La majorité des penseurs anarchistes auxquels nous nous référons ont vécu au XIXe siècle. Il ne faut pas prendre au pied de la lettre tout ce qu'ils ont écrit, mais essayer d'en restituer l'esprit qui n'est pas archaïque, mais résolument moderne. Confrontés au développement du capitalisme et à la constitution des États modernes, ils se sont efforcés de les combattre par la critique et en imaginant des alternatives. Certains, mais pas tous, ont cru au mythe de la "bonne société", naturelle, spontanée. Aujourd'hui, nous savons qu'il n'y a jamais eu de société bonne par nature, que toute société humaine est une construction sociale et qu'une meilleure société ne peut se construire que par la volonté collective des hommes et des femmes qui la composent. C'est pourquoi dans nos organisations et dans les luttes des exploités auxquelles nous participons, nous essayons de fonctionner de la même manière que nous le ferions dans la société libertaire que nous imaginons. Mais ce principe de base est loin de se suffire à lui-même. Il faut aussi se réapproprier collectivement et prolonger les réflexions qui ont été menées par les penseurs anarchistes du passé. C'est un gros boulot, mais il faut s'y mettre sérieusement si l'on ne veut pas que des mystificateurs exploitent notre image, nos références, pour défendre des idéaux et des valeurs exactement à l'opposé des nôtres.

1 Voir à ce sujet le livre de Tierry Maricourt, Les nouvelles passerelles de l'extrême-droite, Ed. Manya, 1993.
2 Cité in Réflex n°37, été 1992.
3 Lutte du Peuple n°14, avril 93. Il est juste de classer Louis Auguste Blanqui (1805-1881) parmi les socialistes français, mais non parmi les libertaires.
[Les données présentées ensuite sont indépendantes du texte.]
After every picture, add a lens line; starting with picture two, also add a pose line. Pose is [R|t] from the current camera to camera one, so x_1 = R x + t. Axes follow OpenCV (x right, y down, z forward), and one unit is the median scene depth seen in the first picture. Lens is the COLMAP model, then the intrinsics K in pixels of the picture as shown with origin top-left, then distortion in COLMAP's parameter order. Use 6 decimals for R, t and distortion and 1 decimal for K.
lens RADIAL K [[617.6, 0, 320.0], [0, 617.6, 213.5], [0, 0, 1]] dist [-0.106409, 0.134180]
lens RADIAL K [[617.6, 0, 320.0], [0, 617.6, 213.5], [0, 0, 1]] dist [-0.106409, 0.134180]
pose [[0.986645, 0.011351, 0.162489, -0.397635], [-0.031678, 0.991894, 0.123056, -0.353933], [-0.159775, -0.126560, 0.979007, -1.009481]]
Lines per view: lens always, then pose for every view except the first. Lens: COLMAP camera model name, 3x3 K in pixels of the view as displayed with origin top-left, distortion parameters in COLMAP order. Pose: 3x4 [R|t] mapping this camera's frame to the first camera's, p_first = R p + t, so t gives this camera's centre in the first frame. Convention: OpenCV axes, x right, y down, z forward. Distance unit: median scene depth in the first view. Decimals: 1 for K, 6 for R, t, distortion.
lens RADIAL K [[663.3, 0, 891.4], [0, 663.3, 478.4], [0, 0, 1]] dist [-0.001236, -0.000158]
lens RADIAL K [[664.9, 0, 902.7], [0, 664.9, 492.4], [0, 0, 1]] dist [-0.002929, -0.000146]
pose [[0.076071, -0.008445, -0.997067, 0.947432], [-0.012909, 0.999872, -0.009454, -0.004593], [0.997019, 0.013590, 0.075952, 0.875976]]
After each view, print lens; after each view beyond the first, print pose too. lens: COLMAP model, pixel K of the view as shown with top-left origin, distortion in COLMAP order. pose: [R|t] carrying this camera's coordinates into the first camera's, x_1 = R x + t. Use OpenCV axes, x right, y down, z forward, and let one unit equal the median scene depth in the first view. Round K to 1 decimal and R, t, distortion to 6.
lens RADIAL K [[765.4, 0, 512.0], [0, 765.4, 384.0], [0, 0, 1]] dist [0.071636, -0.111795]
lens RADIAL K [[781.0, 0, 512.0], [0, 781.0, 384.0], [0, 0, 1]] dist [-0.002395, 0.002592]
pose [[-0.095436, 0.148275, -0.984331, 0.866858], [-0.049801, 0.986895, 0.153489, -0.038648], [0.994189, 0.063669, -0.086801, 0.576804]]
Ses projets d'insurrection menée par une minorité armée ainsi que son idée d'établir une dictature et un régime de transition vers le communisme en font plutôt un précurseur de Lénine.
4 Citée in Jos Vander Velpen, Les voilà qui arrivent ! L'extrême droite et l'Europe, Epo-Reflex, 1993, p. 93.
5 Autres torchons rattachés à l'AOA : Libre examen à Perpignan, C'est un rêve à Marseille, Complot d'indifférence au Mans et l'Homme libre à St.-Étienne dont nous parlerons plus loin.
6 Lutte du Peuple n°23, sept.-oct.1994.
7 L'Homme libre n°127, avril-juin 1991.
8 Un siècle de presse anarchiste d'expression française dans le monde, Aix- en -Provence, 1988, 7 vol., 3503p.
9 Selon l'Ere nouvelle, mars-avril 1989.
10 Alain Clerc, l'Homme libre n°130, janv.-mars 1992.
11 Serge Ninn, l'Homme libre n°142, janv. 1995.